Getting back to the point of the Iraq War, the problem is one of understanding history.
Trying to catch President Bush, Donald Rumsfeld, or Dick Cheney in a quote that shows them guilty of war mongering is only ever going to be met with retaliatory comments of how Saddam was really a threat "at the time" or how other politicians in the US or other nations viewed the Iraq situation.
The issue is
not one of simple "gotcha" politics.
The issue is that this administration, and if we're honest the past two administrations as well (though not nearly to this degree), have completely misunderstood the place of the United States in the post-Cold War world. The folly of this administration was to believe that "everything changed after 9/11." Whether they believed that in earnest, or used it as a tag line to drive changes dishonestly is up for debate. Yet, from a conceptual level the notion itself is completely false.
The two primary false historical conceptions are these:
1. The United States is now the sole Superpower and we are more powerful now than any nation has ever been in history.
2. Septmeber 11, 2001 changed everything. Every issue must be viewed through a post 9/11 prism.
The problem with these conceptions are this:
1. When the Soviet Union and the entire Eastern Bloc fell, the United States lost its counter-balancing influence. In other words, the days of us going into another country and saying "choose sides" are over. Diplomacy lost its dichotomy. It lost its us or them attitude. The nations of Europe, Africa, Southwest & Southeast Asia, Latin America, etc no longer have to do as we say or face a complete withdrawal of US military support and aid. Our economy is so internationally intertwined that we cannot even use our strongest weapon to simply bend nations to our will (OK, so that may work on Benin, but not France, China, or Brazil).
Now we have to work with and alongside nations, build relationships, manage alliances, and make the case for our causes. We no longer have the power we once had as the other side of the Cold War coin.
2. The reality is that September 11, 2001 changed next to nothing. Yes, air travel is considerably different. Otherwise, we experienced something that many other nations have known for decades (some for even longer). It was only different because
it happened to us. The truth is that international politics, international business, military tactics, and international economics had not changed significantly at all. There was (and is) no September 11th prism. International terrorism had existed before and still exists after the travesties of that day. The British, Germans, Greeks, Italians, Austrians, French, Israelis, Egyptians, Syrians, Saudis, Russians, on and on...had all experienced it.
Read all the books you like on how Islam is taking over the world, how "
Islamofascism" is a real threat, how terrorists are coming for you and your family, how "democracy must be protected"...and the bottom line at the end of the day is that on a very fundamental level 9/11 changed nothing. Counterinsurgency tactics are fought using the manual General Petraeus authored in 2006:
here. As you can see, not a lot has even changed in this field (and interestingly much of this document is being blatantly disregarded at the moment). International terrorism exists, yes, but the death rate is fairly consistent and even including 2001, it has never been very high.

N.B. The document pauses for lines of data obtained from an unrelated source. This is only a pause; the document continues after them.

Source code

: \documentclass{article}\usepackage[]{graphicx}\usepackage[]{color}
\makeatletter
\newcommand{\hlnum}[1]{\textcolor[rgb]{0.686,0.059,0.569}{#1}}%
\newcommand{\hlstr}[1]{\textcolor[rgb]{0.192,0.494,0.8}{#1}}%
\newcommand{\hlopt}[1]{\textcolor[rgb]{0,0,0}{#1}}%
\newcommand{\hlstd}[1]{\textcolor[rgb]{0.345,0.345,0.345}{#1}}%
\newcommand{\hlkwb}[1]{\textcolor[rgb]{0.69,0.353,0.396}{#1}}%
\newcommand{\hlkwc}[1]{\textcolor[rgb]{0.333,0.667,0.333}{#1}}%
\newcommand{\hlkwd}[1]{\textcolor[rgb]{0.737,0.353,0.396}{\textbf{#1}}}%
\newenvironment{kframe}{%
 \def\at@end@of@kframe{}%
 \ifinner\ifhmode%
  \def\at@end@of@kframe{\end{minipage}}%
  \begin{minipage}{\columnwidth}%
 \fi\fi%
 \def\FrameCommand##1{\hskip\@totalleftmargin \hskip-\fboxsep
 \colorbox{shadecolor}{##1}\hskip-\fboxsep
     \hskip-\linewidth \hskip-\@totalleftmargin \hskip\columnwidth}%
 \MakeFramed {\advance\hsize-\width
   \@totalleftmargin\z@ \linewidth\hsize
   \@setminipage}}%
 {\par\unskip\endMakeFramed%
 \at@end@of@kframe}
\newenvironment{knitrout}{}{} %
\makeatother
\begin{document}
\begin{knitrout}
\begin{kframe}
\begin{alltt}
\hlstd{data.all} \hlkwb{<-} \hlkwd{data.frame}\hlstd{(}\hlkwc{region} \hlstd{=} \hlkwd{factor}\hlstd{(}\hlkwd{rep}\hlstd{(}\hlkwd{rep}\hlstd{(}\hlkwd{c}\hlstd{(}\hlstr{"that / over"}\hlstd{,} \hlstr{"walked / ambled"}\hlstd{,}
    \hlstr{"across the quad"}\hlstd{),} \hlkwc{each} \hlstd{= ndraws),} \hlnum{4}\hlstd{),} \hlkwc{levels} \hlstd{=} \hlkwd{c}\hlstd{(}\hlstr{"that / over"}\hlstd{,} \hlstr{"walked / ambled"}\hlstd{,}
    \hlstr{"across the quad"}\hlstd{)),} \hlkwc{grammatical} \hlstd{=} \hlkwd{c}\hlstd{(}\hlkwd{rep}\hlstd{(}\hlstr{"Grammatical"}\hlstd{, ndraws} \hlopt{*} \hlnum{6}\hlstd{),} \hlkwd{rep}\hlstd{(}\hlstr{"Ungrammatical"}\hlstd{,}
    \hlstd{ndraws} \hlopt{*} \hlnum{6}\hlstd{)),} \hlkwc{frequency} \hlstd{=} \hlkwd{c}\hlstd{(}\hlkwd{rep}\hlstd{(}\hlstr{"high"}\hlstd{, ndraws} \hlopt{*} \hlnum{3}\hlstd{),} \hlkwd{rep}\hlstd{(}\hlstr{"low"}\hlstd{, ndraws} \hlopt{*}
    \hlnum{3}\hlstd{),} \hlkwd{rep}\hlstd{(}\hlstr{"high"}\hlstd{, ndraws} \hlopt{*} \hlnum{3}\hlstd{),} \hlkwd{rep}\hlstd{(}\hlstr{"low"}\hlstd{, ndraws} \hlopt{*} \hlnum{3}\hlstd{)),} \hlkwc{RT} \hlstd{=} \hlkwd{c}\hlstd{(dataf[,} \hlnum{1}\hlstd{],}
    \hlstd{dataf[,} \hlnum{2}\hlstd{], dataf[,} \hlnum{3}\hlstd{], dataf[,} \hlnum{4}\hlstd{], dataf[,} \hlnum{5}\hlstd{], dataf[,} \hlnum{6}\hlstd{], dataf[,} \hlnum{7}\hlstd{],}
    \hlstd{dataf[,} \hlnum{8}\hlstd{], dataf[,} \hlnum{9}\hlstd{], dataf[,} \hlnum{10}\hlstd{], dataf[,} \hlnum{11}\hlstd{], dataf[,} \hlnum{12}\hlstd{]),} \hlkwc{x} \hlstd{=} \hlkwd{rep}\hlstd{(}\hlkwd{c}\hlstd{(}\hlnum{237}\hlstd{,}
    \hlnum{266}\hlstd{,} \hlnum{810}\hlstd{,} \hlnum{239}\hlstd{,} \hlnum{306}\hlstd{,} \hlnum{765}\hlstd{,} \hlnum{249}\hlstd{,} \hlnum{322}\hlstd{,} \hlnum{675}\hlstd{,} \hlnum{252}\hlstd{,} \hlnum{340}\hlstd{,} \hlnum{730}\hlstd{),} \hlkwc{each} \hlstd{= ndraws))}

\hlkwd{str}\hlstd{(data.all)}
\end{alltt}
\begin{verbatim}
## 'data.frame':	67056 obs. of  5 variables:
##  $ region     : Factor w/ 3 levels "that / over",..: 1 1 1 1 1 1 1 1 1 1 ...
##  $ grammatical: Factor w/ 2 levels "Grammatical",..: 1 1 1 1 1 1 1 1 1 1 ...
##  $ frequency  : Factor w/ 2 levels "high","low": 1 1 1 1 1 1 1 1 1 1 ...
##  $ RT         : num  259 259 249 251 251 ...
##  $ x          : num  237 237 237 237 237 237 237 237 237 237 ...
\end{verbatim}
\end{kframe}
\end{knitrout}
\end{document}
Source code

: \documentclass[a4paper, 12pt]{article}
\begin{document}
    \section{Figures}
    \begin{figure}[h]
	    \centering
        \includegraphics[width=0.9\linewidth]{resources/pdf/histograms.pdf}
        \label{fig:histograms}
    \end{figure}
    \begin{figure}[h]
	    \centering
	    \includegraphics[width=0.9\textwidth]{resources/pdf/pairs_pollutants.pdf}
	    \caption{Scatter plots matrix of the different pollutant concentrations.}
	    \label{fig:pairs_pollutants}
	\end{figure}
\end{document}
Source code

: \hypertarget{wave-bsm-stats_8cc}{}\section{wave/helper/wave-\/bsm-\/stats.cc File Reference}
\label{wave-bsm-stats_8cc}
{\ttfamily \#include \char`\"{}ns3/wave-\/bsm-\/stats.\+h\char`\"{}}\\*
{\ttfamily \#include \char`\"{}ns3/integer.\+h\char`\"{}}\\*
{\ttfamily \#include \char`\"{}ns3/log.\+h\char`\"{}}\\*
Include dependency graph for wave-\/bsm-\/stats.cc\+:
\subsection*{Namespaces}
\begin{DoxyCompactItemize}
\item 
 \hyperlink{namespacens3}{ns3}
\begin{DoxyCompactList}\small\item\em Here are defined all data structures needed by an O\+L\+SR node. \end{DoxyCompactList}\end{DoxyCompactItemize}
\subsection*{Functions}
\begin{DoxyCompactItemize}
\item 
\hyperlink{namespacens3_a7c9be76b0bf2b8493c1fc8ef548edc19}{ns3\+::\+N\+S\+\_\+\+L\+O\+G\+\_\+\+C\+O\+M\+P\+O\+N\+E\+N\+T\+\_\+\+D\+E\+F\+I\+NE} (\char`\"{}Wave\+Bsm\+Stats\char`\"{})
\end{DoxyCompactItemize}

Despite quotes from the radical fringe, Islam is not the dangerous and bloody religion that it was made out to be by
some. Much of the "academics" involved in "Islamofascism" come from a time when France was fighting in Algeria and racial attitudes from the French in Algeria (and in this country as well) were deplorable. Democracy as an entity is under no realistic threat except from the usual weight of corporate, personal, and PAC greed in most democratic nations.
In light of these two misread historical conceptions, it is little wonder that not only are we in the quagmires we are in (both economic and military), but that Americans enthusiastically cheered us right into these situations. We don't have the stomach, leadership, or desire to be a full on explicit Empire with the economic and military ramifications that would bring. Nor are we, apparently, willing to fit back into a role that is of great, but lesser, importance than we had as the big dog of the Cold War world. As long as we stay in the limbo between those two we are going to be stuck in this situation of both economic and military pig shit (for lack of a better term).